*Task brief:* For the data below, restate word for word only the lines from the line containing "[83,440,104,456] -1, ->" through the line containing "(1095, 594) none -> [746,798,758,811] 1", both ends included.

*Information provided:*

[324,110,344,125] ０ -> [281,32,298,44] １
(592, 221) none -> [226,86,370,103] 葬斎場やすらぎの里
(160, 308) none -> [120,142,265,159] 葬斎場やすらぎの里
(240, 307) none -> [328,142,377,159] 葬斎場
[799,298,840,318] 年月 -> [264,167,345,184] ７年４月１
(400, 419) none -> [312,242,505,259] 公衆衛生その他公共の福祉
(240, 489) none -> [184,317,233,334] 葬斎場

---

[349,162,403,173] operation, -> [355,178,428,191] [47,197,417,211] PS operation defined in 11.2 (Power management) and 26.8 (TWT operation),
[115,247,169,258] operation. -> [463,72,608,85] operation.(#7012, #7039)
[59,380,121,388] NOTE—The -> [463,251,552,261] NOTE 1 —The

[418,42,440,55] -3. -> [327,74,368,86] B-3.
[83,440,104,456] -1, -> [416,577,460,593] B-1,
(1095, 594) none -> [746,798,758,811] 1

---

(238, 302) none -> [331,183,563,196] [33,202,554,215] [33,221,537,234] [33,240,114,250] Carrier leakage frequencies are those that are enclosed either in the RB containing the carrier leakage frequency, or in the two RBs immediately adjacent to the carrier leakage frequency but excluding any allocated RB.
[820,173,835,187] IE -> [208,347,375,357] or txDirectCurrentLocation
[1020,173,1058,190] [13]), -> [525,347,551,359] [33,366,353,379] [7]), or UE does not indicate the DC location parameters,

*Response to this exercise:*
[83,440,104,456] -1, -> [416,577,460,593] B-1,
(1095, 594) none -> [746,798,758,811] 1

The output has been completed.